Harvest time is here for you, dear Perpe, and I boldly state that one or all of the following business tips will keep you shinning, smiling and sailing in paradise on earth for the rest of your days, while also keeping you relevant as a sports ambassador to your community (Ngo-Okpala), Imo State , Nigeria , Africa and the entire globe.

How good I would feel to enter Owerri or any other city for that matter some time in the near future and come across Madam Pee’s Eatery, Lady P’s Boutique, Perpetua’s Health Shop, Nkwocha Transport Company, PN Computers & Cyber Café, or Perpe Barbing and Saloon – names of several business outlets – fast food joint, beauty salon, keep-fit centre, keke NAPEP/Marwa, internet service, barber’s shop, etc – all owned by Perpetua Nkwocha.

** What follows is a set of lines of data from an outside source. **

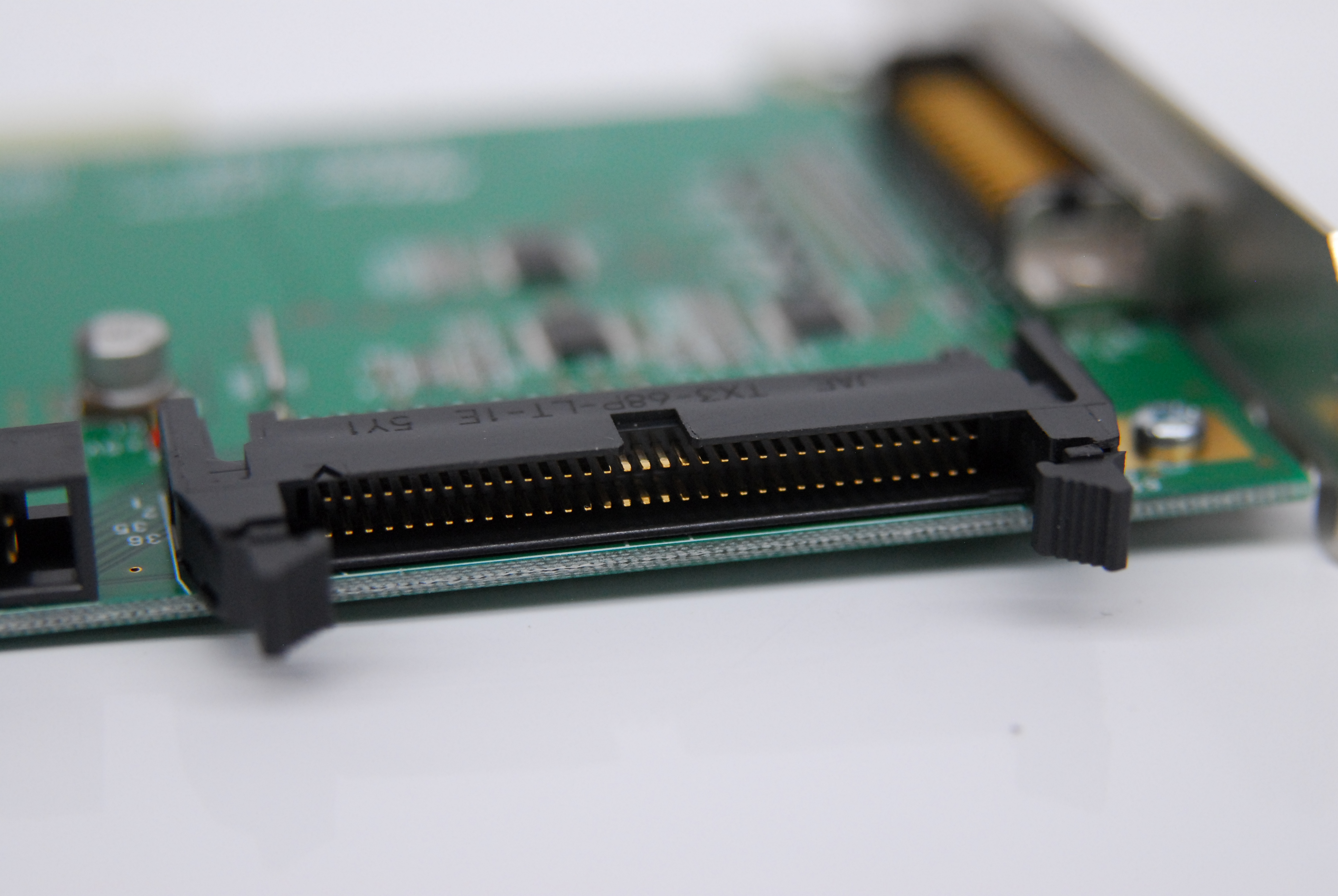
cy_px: 448
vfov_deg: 13.9
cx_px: 669
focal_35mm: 99
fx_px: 3684
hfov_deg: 20.6
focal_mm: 66
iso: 800
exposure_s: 1/160
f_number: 4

Dear Perpe, while I write with all empathy, considering that you will have to face the vagaries of life as a wife, mother,, sister, aunt and social figure – all rolled into one, I further admonish that you should not go into coaching; lest you end up getting used and dumped like Uche Eucharia, Joy Nnenna Etim and Okunwa Igunbor-Showemimo – all esteemed women in the coaching trade, who have fallen to the unspoken verdict that coaching in Nigeria is for the men.

So, instead of you toiling and hunting for spoils in the ‘unthankable’ job of calling shots from the sidelines, , why not start a business, and it would be a delight for me seeing you invest in many or all of the aforementioned business ideas.

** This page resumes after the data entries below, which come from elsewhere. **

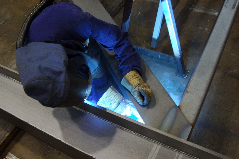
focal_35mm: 36
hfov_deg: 53.2
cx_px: 120
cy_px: 80
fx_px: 239
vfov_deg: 36.8
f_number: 8
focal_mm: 24
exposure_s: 1/13
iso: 800
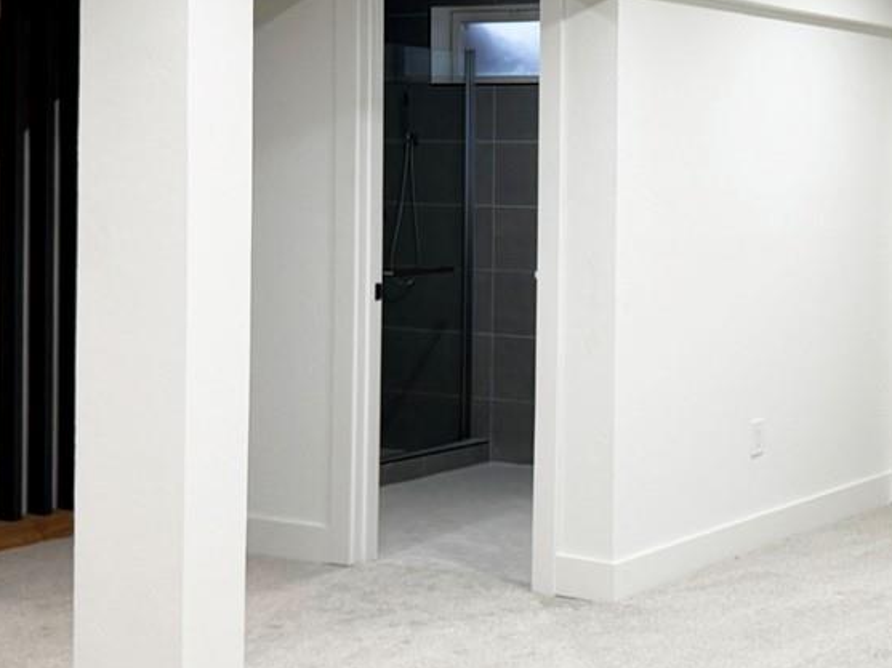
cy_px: 187
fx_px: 1777
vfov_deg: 21.1
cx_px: 786
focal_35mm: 69
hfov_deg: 27.3
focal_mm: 6.76
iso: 125
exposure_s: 1/120
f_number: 1.78
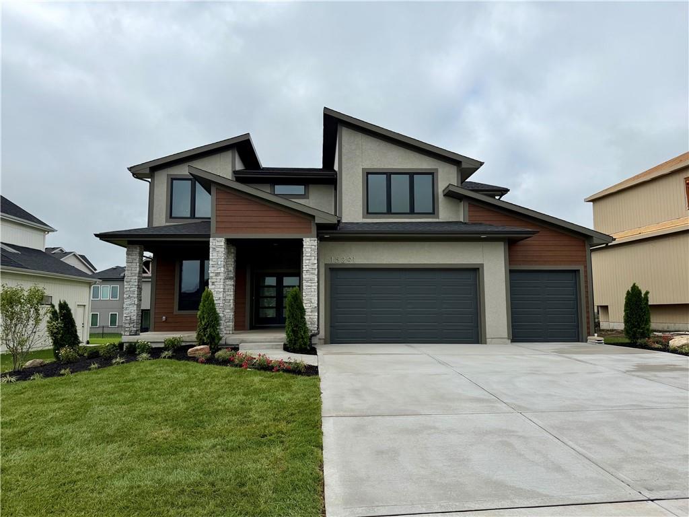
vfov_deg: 56.8
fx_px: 478
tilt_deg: +6.1
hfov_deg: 71.6
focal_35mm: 24
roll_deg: +0.3
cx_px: 344
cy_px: 258
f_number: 1.78
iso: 80
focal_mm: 6.76
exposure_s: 1/5714
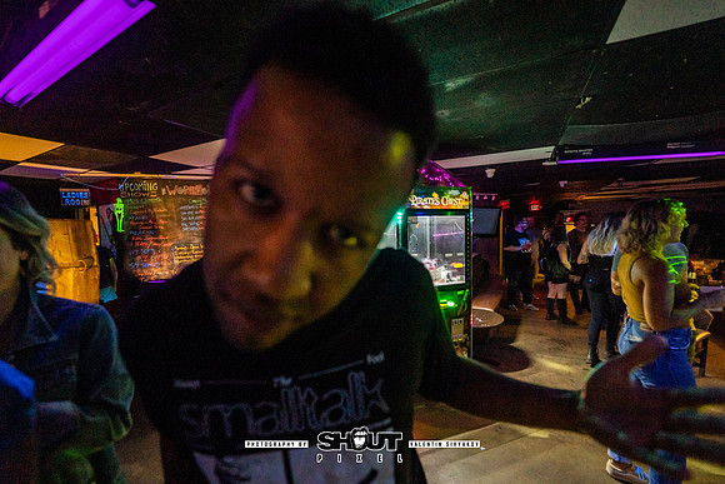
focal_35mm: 15
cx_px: 362
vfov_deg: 78.1
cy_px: 242
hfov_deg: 101.1
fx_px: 298
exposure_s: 1/200
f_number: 2.8
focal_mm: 14.8
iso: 3200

Furthermore, considering that you must become successful as a businesswoman after retirement, it would not be out of place to suggest that you should thinking about toeing the same line already taken by one of your benefactors, Honorable Ihuoma, who could willingly become your mentor, Godmother and advisor should you choose to go into politics – as I HOPE YOU WOULD.

Doing that would give you the chance to continue in your love for social development and you would also be able to contribute further to development of football (girls and boys), as the youth club you already sponsor at your community could transform into a non-governmental organization and empowerment camp to be known as Perpetua Nkwocha Football Foundation.

My dear sister, all you need is to throw your name round a little, get support from people like Ihuoma, Fan Ndubuoke, Victor Macdonald and the first lady of Imo State, while also involving your clubs in China and Sweden, who would all be ready to back you up as an ambassador that won the African Women’s Footballer of The Year award a record four times before quitting the game.

Once you take these steps I have outlined for you, I can bet you that, several years after your retirement, we will still see, hear, feel and even smell the impact of Perpetua Nkwocha through the spread and growth of business ventures, an endowment/trust fund, a football development project and lots, lots more all bearing your name.